Swanson, John August. Psalm 23, from Art in the Christian Tradition, a project of the Vanderbilt Divinity Library, Nashville, TN. https://diglib.library.vanderbilt.edu/act-imagelink.pl?RC=56560. Original source: Estate of John August Swanson, https://www.johnaugustswanson.com/.

Psalm 23; Acts 9:36-43

Scene:

This church, on a late January weekend evening. The sanctuary is absolutely packed. There are words, in English and Haitian Creole, there is beautiful music, including by our own Adolfo and Donna Lane. There are absolute mournful wails, which if you’ve ever heard, you will never forget. The deceased had nine biological children- 7 boys and two girls, but even that bounty of a family was not enough to explain the size of the crowd. She was also known as a “mother to her community”, who as an immigrant, helped other Haitian immigrants find their bearings and get their feet.
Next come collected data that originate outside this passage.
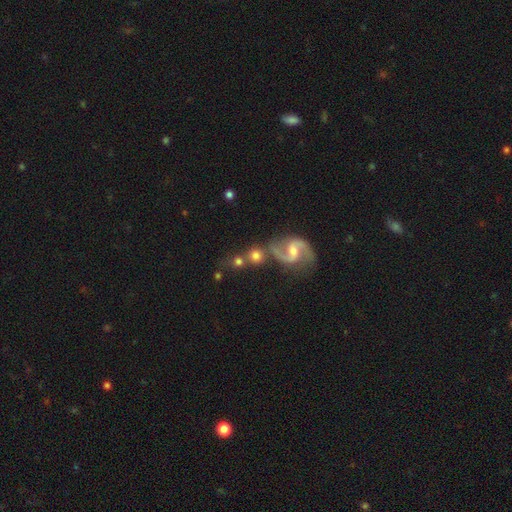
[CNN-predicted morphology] Q: Smooth or featured?
A: smooth (53%); runner-up: featured or disk (37%)
Q: How rounded?
A: round (88%); runner-up: in between (10%)
Q: Merging?
A: none (61%); runner-up: merger (23%)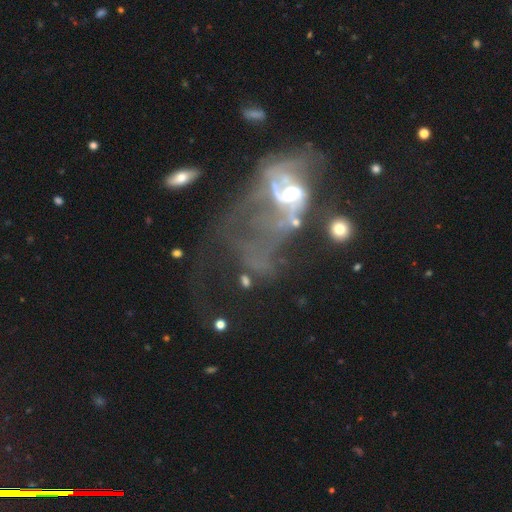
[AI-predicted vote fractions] Morphology: type=featured or disk (61%); edge-on=no (95%); bar=no (73%); spiral arms=no (64%); bulge=moderate (45%); merging=major disturbance (47%).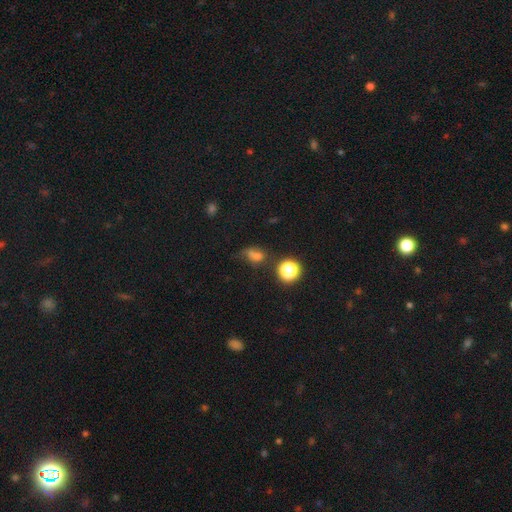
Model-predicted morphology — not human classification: Smooth or featured: smooth — 60% (star or artifact — 27%)
How rounded: round — 52% (in between — 45%)
Merging: none — 37% (merger — 28%)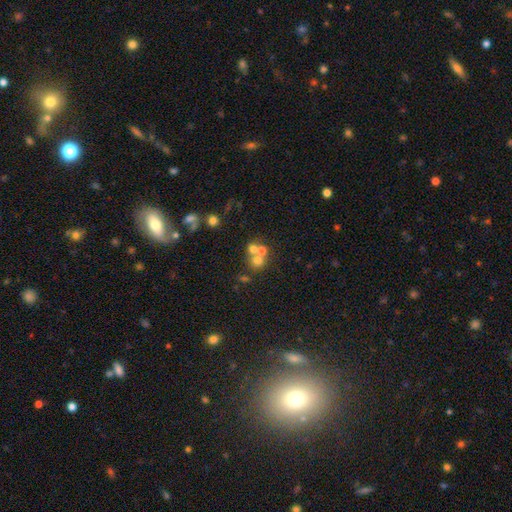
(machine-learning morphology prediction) smooth_or_featured: smooth (p=0.56) [alt: featured or disk p=0.23]
how_rounded: round (p=0.81) [alt: in between p=0.18]
merging: merger (p=0.52) [alt: none p=0.38]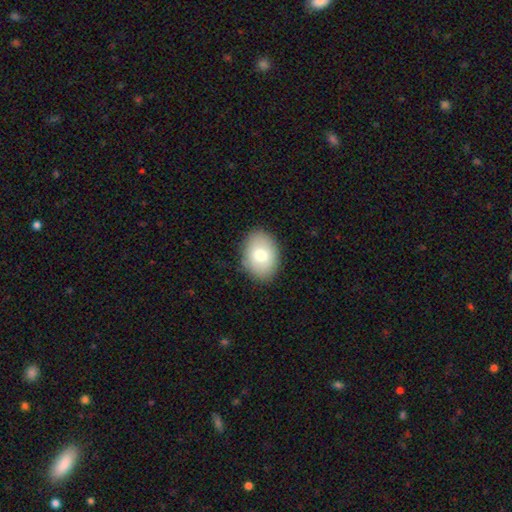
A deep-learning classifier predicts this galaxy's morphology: A smooth galaxy with no disk features (77%) that is in between round and cigar-shaped (77%). Merging: none (85%).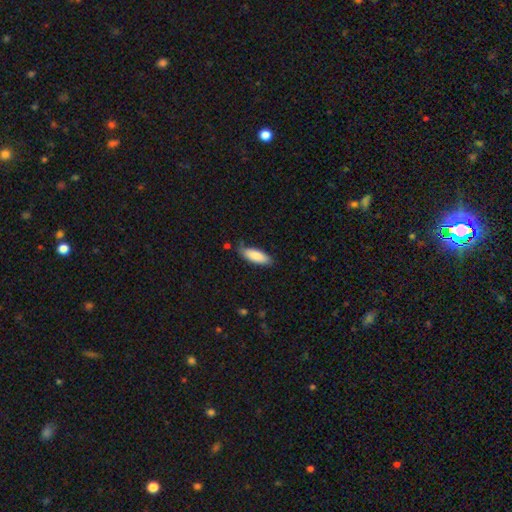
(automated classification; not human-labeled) Smooth or featured? smooth (85%)
How rounded? in between (67%)
Merging? none (79%)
On that night, I said a brief prayer at the beginning of the service, but most of the night, I worked the soundboard. So mostly I got to be a witness.

I witnessed an outpouring of loss put to voice, of grief and sadness, of an empty hole in the heart of a community and a family. The sort of loss that is only possible when what it mourns was love. I knew then that those who gathered: cousins and aunties, nieces and sons, business partners and neighbors- were her legacy of love.

Today, we will talk about our own legacies of love, of abundance, of a God who is faithful to us and wants us to change the world, one garment at a time.

In our second scripture reading, we have the story of Tabitha, also known as Dorcas. It’s a brief but powerful one, and like far too many women in the Bible, we know too little of her story. What we do know is that she was a follower of Jesus, and she dedicated her life to charity and good works. This meant that she was probably of some wealth or means to devote her time and labor to this- she may have been a wealthy widow or connected to a wealthy family in some way.

Indeed, we have some evidence, including biblical evidence that for the earliest followers for Jesus, , the primary financial and logistical backers of the church were women, and that women were the social base of the church.

Either way, she clearly had an impact on her community. The book of Acts tells us that after she died and they were preparing her body for burial, the widows in town arrayed all the clothes that she made around the room.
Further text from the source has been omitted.